Where did it all start? Bury St Edmunds! Tim began his Army career with the Suffolk Regiment at Blenheim Camp, Bury St Edmunds. In the next bed to him was Ned from Nacton who could neither read nor write. He was however brilliant in shining up boots, so he did Tim’s in exchange for writing out love letters to his girlfriend!

 

National Service seemed to qualify Tim for the Suffolk Regiment tie, of which he was rightly proud. Should you ever see Martin Bell on TV in his hallmark white suit, he invariably wears a Suffolk tie too!

 

Sandhurst followed, and Tim was commissioned as a Second Lieutenant in the Queen’s Royal Regiment (West Surrey). Some of you may be unaware that the cap badge of the West Surreys is the Paschal Lamb. I have a book of cartoons published in the 1930s, which depicts soldiers from the Civil War, the Peninsular War and the First World War all charging with bayonets fixed and bloodthirsty expressions on their faces. The caption: “Since Charles’s {that’s Charles I, by the way) time full many gory scenes have been engentled by the lamb-like Queen’s”.

 

An operational tour during the Cyprus Emergency followed, and then a Russian course at the Army College of Education at Wilton Park, near Beaconsfield. This led to an exciting career in the intelligence field, starting in Paris and leading to Berlin where Tim was the only Class 1 Russian interpreter. This may seem surprising, in view of the importance of the USSR in our strategic plans at that time. But the British have never been great at languages: when I left the Army just after Tim, there were as I recall around 200,000 British troops in Germany – and just 11 German interpreters Army-wide (not all in Germany, of course), only one of whom was Class 1!

 

One important and enduring feature in Tim’s life was the Aldeburgh Golf Club – and I am not just talking about post-retirement. Sir Dick Franks, who organised the Wynne/Lonsdale exchange from Bonn, was a member; and on one of his many tours in Germany, Tim enjoyed playing at the RAF Bruggen golf course.

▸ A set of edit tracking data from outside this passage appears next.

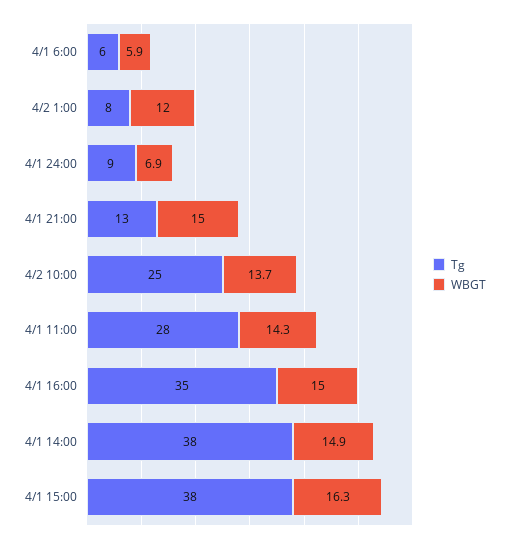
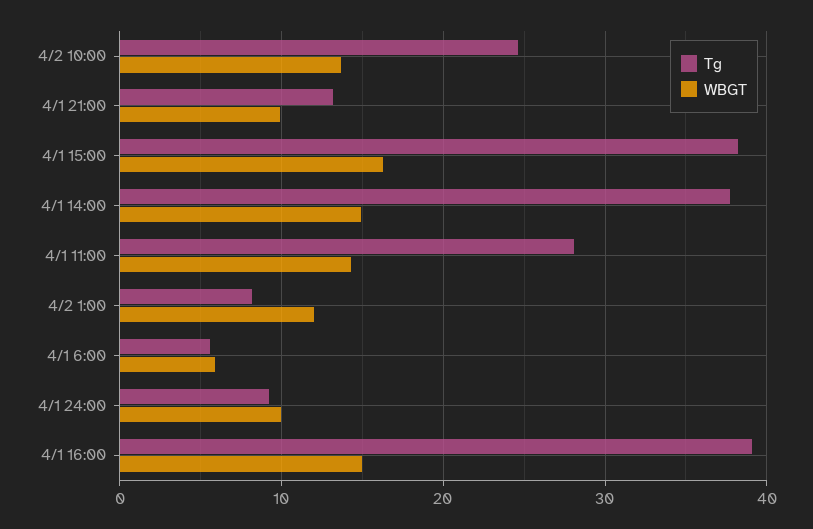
  {
    "Tg": {
      "4/1 6:00": 6,
      "4/2 1:00": 8,
      "4/1 24:00": 9,
      "4/1 21:00": 13,
      "4/2 10:00": 25,
      "4/1 11:00": 28,
-     "4/1 16:00": 35,
+     "4/1 16:00": 39,
      "4/1 14:00": 38,
      "4/1 15:00": 38
    },
    "WBGT": {
      "4/1 6:00": 5.9,
      "4/2 1:00": 12,
-     "4/1 24:00": 6.9,
+     "4/1 24:00": 10,
-     "4/1 21:00": 15,
+     "4/1 21:00": 10,
      "4/2 10:00": 13.7,
      "4/1 11:00": 14.3,
      "4/1 16:00": 15,
      "4/1 14:00": 14.9,
      "4/1 15:00": 16.3
    }
  }

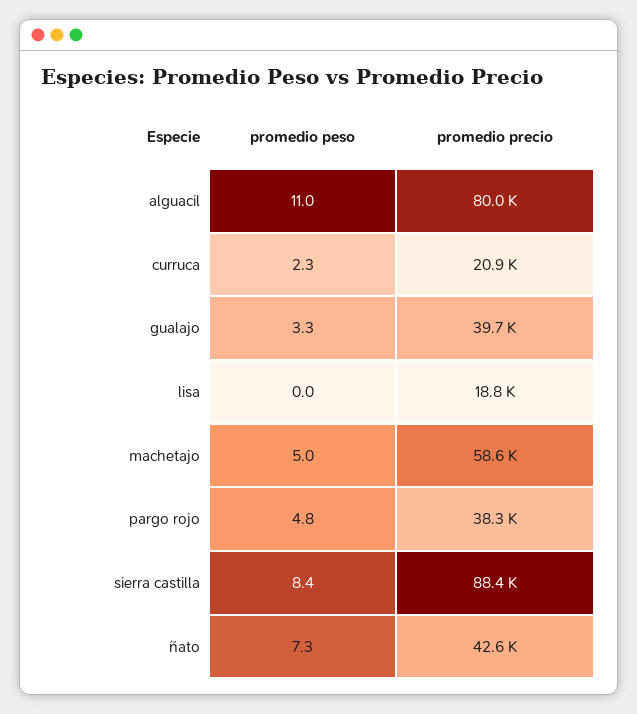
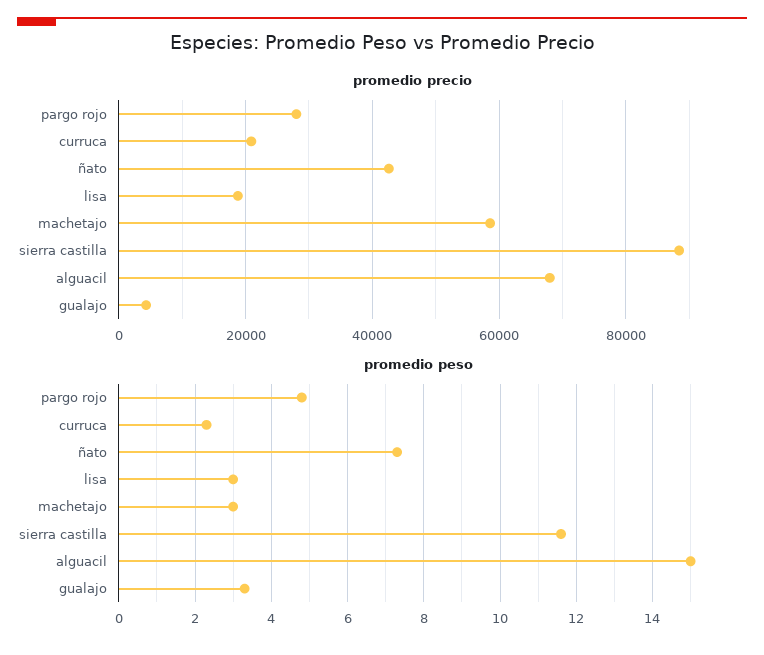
  {
    "promedio peso": {
-     "alguacil": 11,
+     "alguacil": 15,
      "curruca": 2.3,
      "gualajo": 3.3,
-     "lisa": 0,
+     "lisa": 3,
-     "machetajo": 5,
+     "machetajo": 3,
      "pargo rojo": 4.8,
-     "sierra castilla": 8.4,
+     "sierra castilla": 11.5,
      "ñato": 7.3
    },
    "promedio precio": {
-     "alguacil": 80000,
+     "alguacil": 68000,
      "curruca": 20900,
-     "gualajo": 39700,
+     "gualajo": 4000,
      "lisa": 18800,
      "machetajo": 58600,
-     "pargo rojo": 38300,
+     "pargo rojo": 28000,
      "sierra castilla": 88400,
      "ñato": 42600
    }
  }

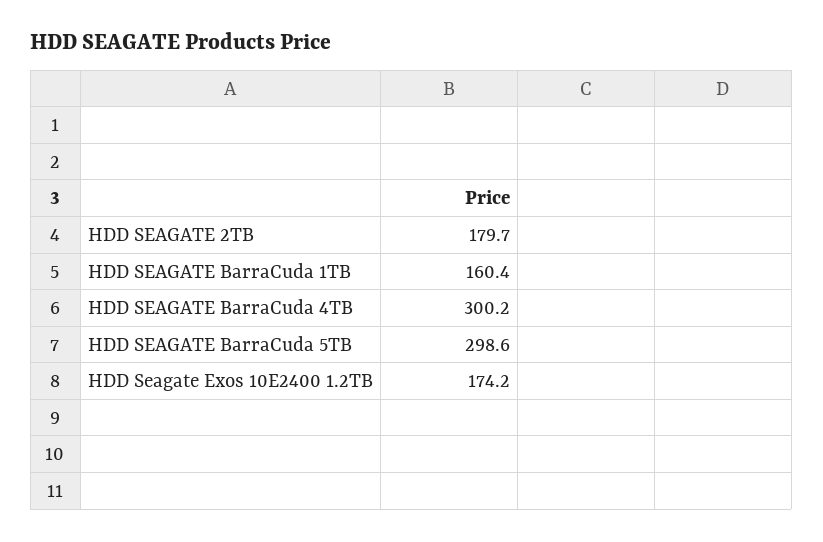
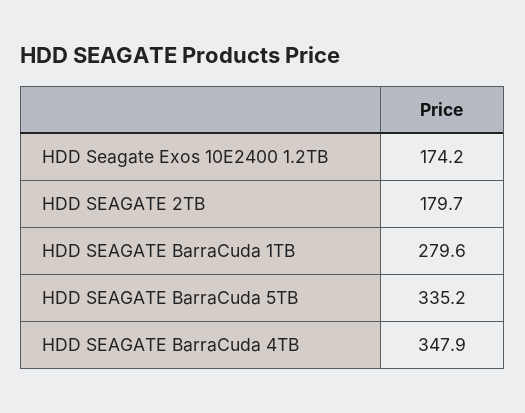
  {
    "HDD SEAGATE 2TB": 179.7,
-   "HDD SEAGATE BarraCuda 1TB": 160.4,
+   "HDD SEAGATE BarraCuda 1TB": 279.6,
-   "HDD SEAGATE BarraCuda 4TB": 300.2,
+   "HDD SEAGATE BarraCuda 4TB": 347.9,
-   "HDD SEAGATE BarraCuda 5TB": 298.6,
+   "HDD SEAGATE BarraCuda 5TB": 335.2,
    "HDD Seagate Exos 10E2400 1.2TB": 174.2
  }

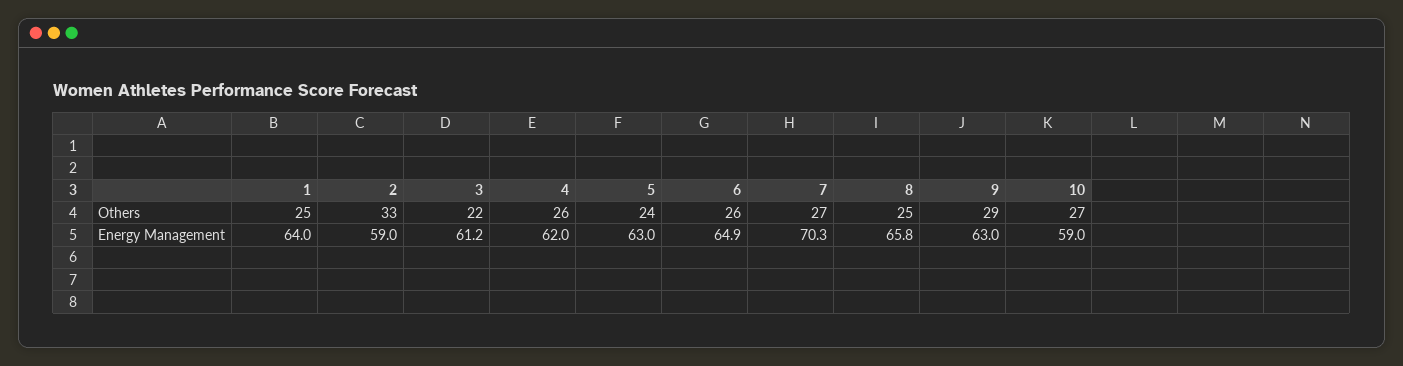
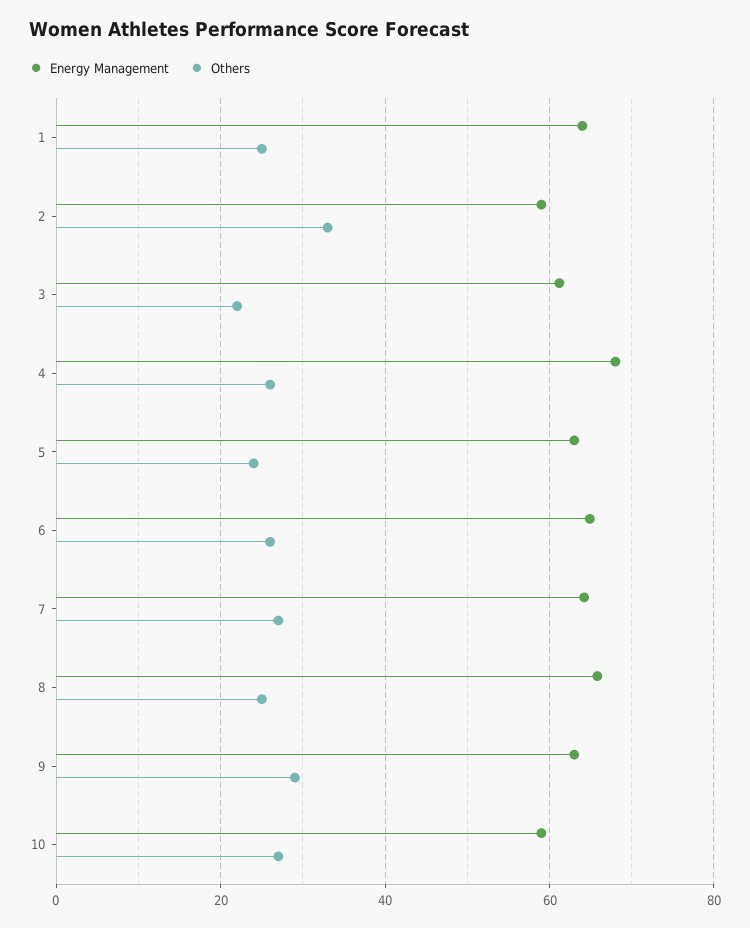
  {
    "Others": {
      "1": 25,
      "2": 33,
      "3": 22,
      "4": 26,
      "5": 24,
      "6": 26,
      "7": 27,
      "8": 25,
      "9": 29,
      "10": 27
    },
    "Energy Management": {
      "1": 64,
      "2": 59,
      "3": 61.2,
-     "4": 62,
+     "4": 68,
      "5": 63,
      "6": 64.9,
-     "7": 70.3,
+     "7": 64,
      "8": 65.8,
      "9": 63,
      "10": 59
    }
  }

There he met Wing Commander Christopher Wood and his wife June, and discovered that their respective parents were next-door neighbours at Aldeburgh. It is a small (golfing) world!

 

Unlike that of many unconventional army officers in the post war era, Tim’s career was also fast­ moving, culminating as the Head of Military Intelligence and Counter Intelligence in Northern Ireland. In this role, he was enormously successful and masterminded the operation at Loughgall Police Station which eliminated a number of key terrorists.

 

It undoubtedly helped that Tim had previously commanded a battalion of the part-time Ulster Defence Regiment; and also that he had established an excellent working relationship in 1969 with Michael McAtamney, a Police Superintendent in Londonderry. By the time Tim returned as Intelligence chief in 1985, Michael had become Deputy Chief Constable.

 

Tim would undoubtedly have been promoted further had not ill-health intervened. A life-long smoker, he succumbed to angina and serious heart problems in 1979 and had to be airlifted to Woolwich Military Hospital.

 

Tim was not only a highly competent and visionary Army officer, he was great fun as well with a wicked sense of humour. Like so many people from across the Services, I found him a rewarding and appreciative leader who cared about his soldiers, both male and female, at a rank where many officers lose interest in those at the bottom of the establishment. Like many too I have happy memories of his final dining-out at Lisburn and the specially-composed fanfare “Farewell to Colonel and Mrs Trotman”. It was an appropriate note on which to bring an outstanding and unusual career to a close.